As this year's Consumer Electronics Show in Las Vegas completed its second full day the debate about the future of motoring continued, with one notable past enemy of future-facing cars stepping up to the plate
Debate on the future of motoring rages on at second day of CES
As this year's Consumer Electronics Show in Las Vegas completed its second full day the debate about the future of motoring raged on, with one notable past enemy of future-facing cars stepping up to the plate.
Michigan governor Rick Snyder, who infamously went toe to toe with Tesla in a bid to stop the Californian company directly selling its cars in his state, was in conversation with a panel of industry experts, including Nissan executive vice president Daniele Schillaci, who The National spoke to ahead of the panel discussion.
Snyder, 59, aligned himself with the views of the older generation – as well as the traditional motoring heartland of Detroit, which has been somewhat slow to catch on to the potential of electric and autonomous cars.
The latter category was the chief focus of the conversation, with Snyder worried about the integration period between now and full “level 5” autonomy, stressing the need to “show the people what value the connected vehicles add” and to “send better safety information to people who don’t have autonomous vehicles”.
But he was cautiously optimistic about the changes, tempered with a note of political manoeuvring concerning future jobs, noting: “Today, how many young people can drive a stick [manual car]? We’ve almost seen this phenomenon before in terms of history.
“Some of these transitions could happen pretty quickly – ride-sharing, delivery, trucking ... but this is really about how do you deal with the society issues.

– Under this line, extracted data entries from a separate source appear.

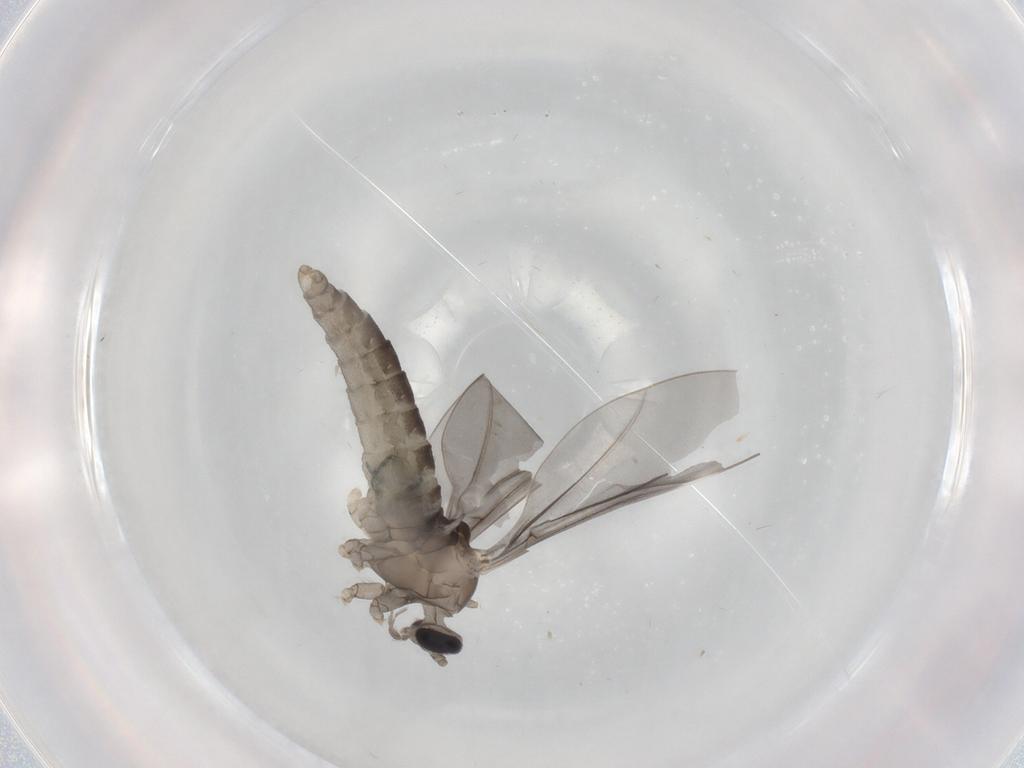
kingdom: Animalia
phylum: Arthropoda
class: Insecta
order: Diptera
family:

We need to be proactive as a society, to say what happens to the delivery driver.”
Dr Melissa Cefkin, principal researcher with Nissan, takes day to day societal concerns to another level. The cultural anthropologist's work focuses on the “social dimensions” of more autonomous vehicles on the road, in terms of how people interact with them and how the subtleties of usual driver behaviours can be applied to driverless cars. “Socially acceptable” autonomous driving, as Cefkin labels it, is going to be a significant transitionary phase between now and all cars being fully self-driving. And the controlling factors can vary from country to country: a Middle Eastern road can be vastly different to, she points out, an suburban American street.
“There will be mixed traffic for a period,” she said. “And in the future there will presumably still be motorcycles and other kind of vehicles that may or may not be autonomous - bicyclists, pedestrians. So there's many interacting parts.”

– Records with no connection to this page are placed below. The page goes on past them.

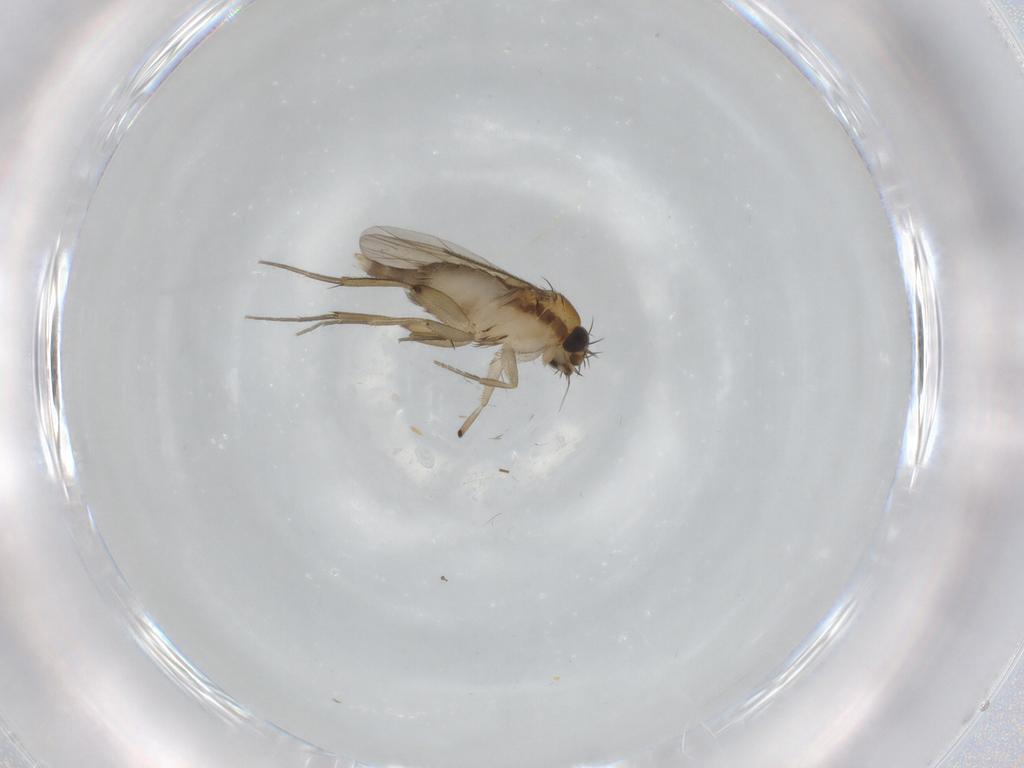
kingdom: Animalia
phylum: Arthropoda
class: Insecta
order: Diptera
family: Phoridae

All of which may lead to new signals and adapting existing indicators on the exterior of vehicles to signal different movements. “As we add more sensors, it may be listening for sounds, like a siren,” she said. “One of the things we have to be careful of is doing things to create over-trust in the technology. It still is two tonnes of steel bearing down the road at you. There will be things that have to mature in its capabilities.”
In the more immediate future, Schillaci calls Nissan's new second-generation Leaf electric vehicle the most ambitious of the company's range, showcasing as it does the pick of their autonomous technology with its e-Pedal and ProPilot features.

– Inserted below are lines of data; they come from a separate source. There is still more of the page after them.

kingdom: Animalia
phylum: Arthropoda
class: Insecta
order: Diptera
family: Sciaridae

Jose Munoz, Nissan's chief performance officer, agrees that the Leaf, which will be introduced to the Middle East this year, will lead their aims.
“I would say EV is going to be one part of the market that is going to be growing, but autonomous vehicles are going to be introduced as the infrastructure allows,” he says. “I believe with the global situation, with the price of oil, EVs are going to have additional interest.”
Despite the combined Africa, Middle East and India region being the only market that Nissan saw its sales shrink last year, the UAE will be a big testing ground ahead of the car maker's official link with Expo 2020.
“We'll have developed more models [by 2020],” Munoz suggested. “This technology is going to be extended throughout the world. Having the Middle East as such an important strategic position for Nissan, you can expect the region to enjoy this new technology.
“Nissan is very ahead of the game and innovative, and we believe in the future of connected, autonomous and electric cars.”
But perhaps the most ubiquitous Nissan on the UAE's roads, the Patrol, doesn't seem set to be part of that revolution.
“Will the Patrol ever be electrified? Not at this moment,” Munoz said. “We see the demand coming first in smaller passenger cars, then crossovers. So far we don't see that happening in big SUVs.”
When faced with the comments of another big veteran – Snyder – early on in the aforementioned CES debate, one onlooking attendee sighed and walked away muttering “these guys are doomed”. Politicians may not be quite up to speed, but the motor car's medium-term future remains up for grabs, and it appears that Japan is set to lead the charge when it comes to established automakers.